Collected data:
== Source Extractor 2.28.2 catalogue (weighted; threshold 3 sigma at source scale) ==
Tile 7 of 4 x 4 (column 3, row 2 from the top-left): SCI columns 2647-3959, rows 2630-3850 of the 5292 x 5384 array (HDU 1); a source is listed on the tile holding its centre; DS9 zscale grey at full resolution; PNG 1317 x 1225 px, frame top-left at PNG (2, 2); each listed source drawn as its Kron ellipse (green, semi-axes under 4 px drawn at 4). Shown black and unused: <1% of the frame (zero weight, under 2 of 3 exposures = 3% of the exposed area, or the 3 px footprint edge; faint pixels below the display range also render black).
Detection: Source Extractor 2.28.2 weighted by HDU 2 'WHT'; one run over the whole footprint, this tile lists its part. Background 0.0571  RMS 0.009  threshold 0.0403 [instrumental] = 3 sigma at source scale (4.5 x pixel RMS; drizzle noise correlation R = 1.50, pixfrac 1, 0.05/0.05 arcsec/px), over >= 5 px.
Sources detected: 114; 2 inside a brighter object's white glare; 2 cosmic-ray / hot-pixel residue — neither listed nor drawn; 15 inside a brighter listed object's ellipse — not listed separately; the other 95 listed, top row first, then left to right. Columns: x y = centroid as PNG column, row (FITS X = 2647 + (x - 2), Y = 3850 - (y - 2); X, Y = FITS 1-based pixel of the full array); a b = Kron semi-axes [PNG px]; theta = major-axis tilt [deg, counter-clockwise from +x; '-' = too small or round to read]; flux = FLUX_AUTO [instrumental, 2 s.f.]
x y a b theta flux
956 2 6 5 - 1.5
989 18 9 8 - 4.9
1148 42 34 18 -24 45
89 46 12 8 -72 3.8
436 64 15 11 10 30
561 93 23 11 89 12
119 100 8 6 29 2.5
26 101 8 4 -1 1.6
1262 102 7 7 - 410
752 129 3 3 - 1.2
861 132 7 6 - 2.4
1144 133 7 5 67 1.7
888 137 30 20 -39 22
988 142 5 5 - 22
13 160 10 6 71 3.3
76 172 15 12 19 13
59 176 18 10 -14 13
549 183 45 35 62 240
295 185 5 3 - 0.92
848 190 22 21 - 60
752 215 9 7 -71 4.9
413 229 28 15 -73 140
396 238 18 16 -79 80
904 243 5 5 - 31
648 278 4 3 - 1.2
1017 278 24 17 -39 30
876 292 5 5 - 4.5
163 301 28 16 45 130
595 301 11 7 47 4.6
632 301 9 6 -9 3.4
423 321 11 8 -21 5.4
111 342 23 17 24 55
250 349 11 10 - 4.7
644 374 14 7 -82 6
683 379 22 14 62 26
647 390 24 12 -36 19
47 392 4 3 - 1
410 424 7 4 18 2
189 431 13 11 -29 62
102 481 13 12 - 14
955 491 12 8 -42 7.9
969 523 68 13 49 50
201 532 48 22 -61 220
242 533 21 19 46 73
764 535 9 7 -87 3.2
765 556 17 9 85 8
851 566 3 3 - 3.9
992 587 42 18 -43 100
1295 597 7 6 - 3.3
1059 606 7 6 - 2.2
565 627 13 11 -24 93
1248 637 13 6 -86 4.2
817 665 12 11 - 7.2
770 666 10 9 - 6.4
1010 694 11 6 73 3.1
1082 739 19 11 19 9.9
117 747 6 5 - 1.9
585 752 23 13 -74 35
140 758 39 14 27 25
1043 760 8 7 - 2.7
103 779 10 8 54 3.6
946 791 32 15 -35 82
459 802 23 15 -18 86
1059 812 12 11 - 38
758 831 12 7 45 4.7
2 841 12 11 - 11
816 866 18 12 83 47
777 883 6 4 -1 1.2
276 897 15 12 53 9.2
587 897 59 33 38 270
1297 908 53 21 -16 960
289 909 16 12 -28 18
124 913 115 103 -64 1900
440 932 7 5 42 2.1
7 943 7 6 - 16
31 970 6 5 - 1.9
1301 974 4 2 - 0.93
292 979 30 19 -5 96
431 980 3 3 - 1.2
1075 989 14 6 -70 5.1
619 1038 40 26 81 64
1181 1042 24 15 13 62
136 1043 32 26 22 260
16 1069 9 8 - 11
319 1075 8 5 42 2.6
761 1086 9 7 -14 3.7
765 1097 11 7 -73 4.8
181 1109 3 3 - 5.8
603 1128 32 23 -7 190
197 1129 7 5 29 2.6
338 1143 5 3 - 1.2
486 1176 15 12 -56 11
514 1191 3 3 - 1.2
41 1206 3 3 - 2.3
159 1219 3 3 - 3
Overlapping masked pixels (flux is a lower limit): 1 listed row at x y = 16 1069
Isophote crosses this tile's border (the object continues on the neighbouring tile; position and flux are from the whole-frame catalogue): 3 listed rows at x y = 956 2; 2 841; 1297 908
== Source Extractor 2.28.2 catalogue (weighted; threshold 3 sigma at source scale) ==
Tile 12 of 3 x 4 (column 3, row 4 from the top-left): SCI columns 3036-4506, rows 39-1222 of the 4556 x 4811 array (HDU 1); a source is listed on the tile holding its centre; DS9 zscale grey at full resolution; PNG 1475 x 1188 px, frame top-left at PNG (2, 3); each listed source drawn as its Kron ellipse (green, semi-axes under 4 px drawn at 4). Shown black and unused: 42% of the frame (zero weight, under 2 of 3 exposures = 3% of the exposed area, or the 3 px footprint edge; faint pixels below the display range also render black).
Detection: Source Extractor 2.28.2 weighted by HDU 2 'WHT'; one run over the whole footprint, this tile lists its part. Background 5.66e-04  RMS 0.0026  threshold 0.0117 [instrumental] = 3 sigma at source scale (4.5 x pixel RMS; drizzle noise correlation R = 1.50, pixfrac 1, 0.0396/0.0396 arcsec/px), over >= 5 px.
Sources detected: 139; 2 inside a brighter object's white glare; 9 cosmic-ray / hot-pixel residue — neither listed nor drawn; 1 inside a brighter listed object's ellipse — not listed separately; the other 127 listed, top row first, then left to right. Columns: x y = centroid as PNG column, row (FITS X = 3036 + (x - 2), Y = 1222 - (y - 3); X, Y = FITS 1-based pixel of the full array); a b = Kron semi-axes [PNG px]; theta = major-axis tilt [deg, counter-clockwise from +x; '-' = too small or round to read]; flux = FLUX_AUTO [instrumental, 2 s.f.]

— THE PROBLEM —
Copy the records word for word, from their very start through the line that contains "0.05/0.05 arcsec/px), over >= 5 px.", with both ends included.

— FULL ANSWER —
== Source Extractor 2.28.2 catalogue (weighted; threshold 3 sigma at source scale) ==
Tile 7 of 4 x 4 (column 3, row 2 from the top-left): SCI columns 2647-3959, rows 2630-3850 of the 5292 x 5384 array (HDU 1); a source is listed on the tile holding its centre; DS9 zscale grey at full resolution; PNG 1317 x 1225 px, frame top-left at PNG (2, 2); each listed source drawn as its Kron ellipse (green, semi-axes under 4 px drawn at 4). Shown black and unused: <1% of the frame (zero weight, under 2 of 3 exposures = 3% of the exposed area, or the 3 px footprint edge; faint pixels below the display range also render black).
Detection: Source Extractor 2.28.2 weighted by HDU 2 'WHT'; one run over the whole footprint, this tile lists its part. Background 0.0571  RMS 0.009  threshold 0.0403 [instrumental] = 3 sigma at source scale (4.5 x pixel RMS; drizzle noise correlation R = 1.50, pixfrac 1, 0.05/0.05 arcsec/px), over >= 5 px.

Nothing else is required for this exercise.